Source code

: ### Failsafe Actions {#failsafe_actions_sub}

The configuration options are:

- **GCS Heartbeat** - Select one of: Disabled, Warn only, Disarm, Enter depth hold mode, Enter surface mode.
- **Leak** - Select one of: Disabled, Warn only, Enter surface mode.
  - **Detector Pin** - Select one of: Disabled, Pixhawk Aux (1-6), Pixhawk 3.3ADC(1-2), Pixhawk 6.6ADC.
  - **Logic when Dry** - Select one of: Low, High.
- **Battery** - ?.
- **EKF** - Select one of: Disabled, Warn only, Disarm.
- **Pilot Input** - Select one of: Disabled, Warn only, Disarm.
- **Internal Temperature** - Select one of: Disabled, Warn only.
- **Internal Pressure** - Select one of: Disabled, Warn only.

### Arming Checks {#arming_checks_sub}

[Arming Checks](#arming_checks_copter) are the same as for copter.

..............................

[TASK BRIEF] Each line in the data that holds the string "Internal" needs to be copied.

[EXERCISE OUTPUT]
- **Internal Temperature** - Select one of: Disabled, Warn only.
- **Internal Pressure** - Select one of: Disabled, Warn only.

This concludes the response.